**DIRECTIONS FOR THIS TASK:**
Read through the lines below for the string "soit" and copy each one that has it.

**DATA RECORDS:**
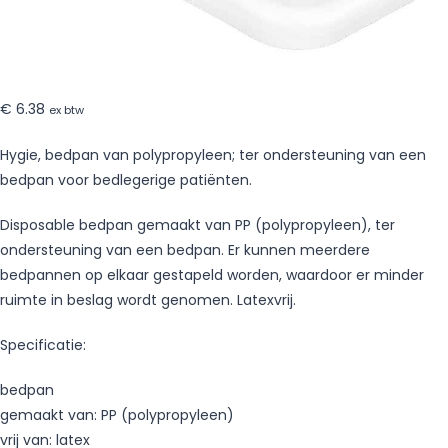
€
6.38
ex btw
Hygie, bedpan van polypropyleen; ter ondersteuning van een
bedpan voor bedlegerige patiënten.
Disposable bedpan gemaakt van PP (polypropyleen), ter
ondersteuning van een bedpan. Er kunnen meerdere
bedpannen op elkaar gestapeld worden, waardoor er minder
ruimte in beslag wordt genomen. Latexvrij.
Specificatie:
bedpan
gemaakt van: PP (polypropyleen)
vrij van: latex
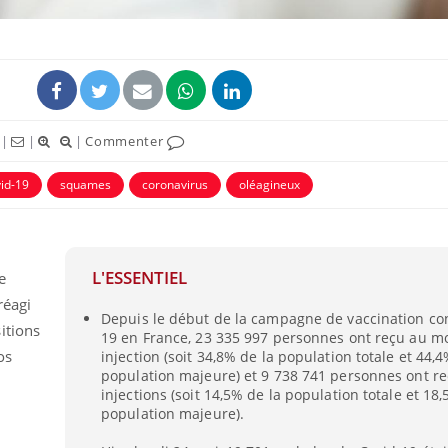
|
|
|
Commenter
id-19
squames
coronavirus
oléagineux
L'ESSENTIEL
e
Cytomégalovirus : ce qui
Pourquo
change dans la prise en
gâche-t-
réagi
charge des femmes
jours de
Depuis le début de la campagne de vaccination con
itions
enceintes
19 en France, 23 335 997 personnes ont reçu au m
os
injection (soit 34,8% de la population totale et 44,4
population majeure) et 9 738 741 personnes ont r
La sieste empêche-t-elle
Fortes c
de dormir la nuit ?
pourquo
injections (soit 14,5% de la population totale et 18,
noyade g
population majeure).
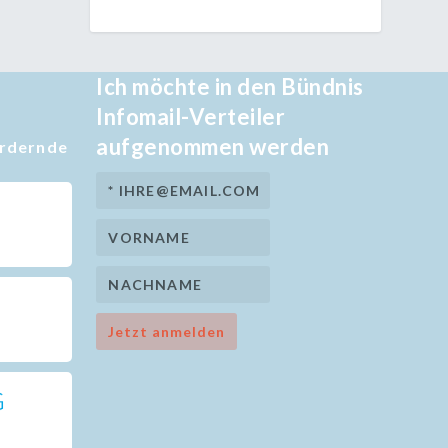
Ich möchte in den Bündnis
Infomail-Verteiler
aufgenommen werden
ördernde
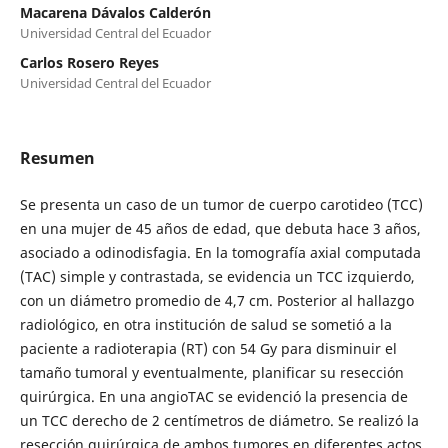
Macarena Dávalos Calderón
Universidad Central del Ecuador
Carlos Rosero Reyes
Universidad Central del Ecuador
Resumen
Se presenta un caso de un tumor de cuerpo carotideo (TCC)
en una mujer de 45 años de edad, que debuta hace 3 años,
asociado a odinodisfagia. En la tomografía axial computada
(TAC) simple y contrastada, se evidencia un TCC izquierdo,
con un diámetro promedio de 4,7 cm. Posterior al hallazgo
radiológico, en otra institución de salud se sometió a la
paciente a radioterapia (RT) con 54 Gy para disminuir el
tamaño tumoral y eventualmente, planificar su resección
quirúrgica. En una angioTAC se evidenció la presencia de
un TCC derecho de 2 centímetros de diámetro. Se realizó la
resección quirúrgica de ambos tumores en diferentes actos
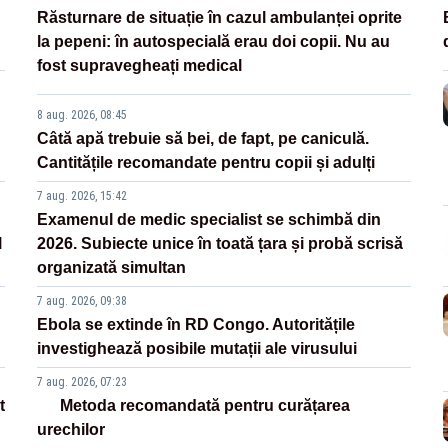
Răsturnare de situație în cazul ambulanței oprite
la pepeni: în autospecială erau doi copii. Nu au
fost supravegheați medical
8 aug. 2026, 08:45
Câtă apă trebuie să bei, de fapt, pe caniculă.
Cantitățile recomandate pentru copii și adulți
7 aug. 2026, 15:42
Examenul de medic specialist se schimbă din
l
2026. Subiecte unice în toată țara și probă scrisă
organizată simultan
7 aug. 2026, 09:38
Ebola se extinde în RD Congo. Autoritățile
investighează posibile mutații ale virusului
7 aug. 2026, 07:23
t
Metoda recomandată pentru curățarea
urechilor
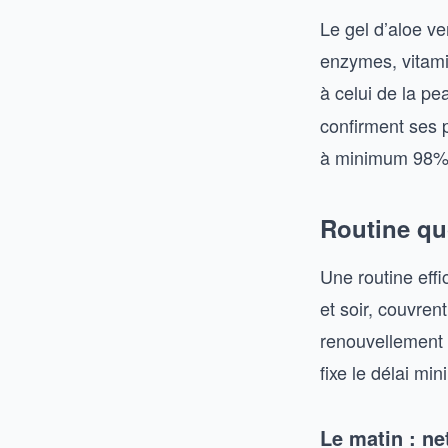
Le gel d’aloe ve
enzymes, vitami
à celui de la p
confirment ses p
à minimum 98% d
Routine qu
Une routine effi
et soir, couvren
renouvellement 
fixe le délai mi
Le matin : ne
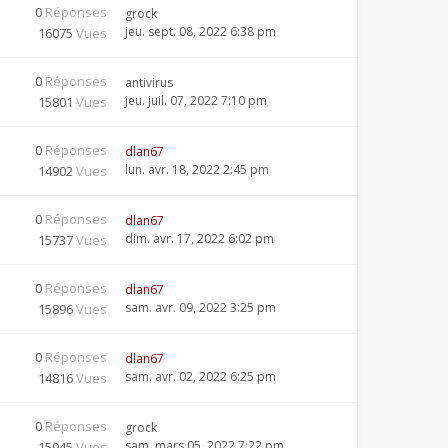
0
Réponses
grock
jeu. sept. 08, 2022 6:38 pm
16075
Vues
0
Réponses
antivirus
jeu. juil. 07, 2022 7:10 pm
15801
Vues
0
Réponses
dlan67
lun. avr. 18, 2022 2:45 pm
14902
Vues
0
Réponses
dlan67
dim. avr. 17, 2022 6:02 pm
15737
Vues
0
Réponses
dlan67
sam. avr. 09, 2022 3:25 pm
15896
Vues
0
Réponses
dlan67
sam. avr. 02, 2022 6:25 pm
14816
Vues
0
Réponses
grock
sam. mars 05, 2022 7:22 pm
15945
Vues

**RESULT FOR THIS EXERCISE:**
injection (soit 34,8% de la population totale et 44,4
injections (soit 14,5% de la population totale et 18,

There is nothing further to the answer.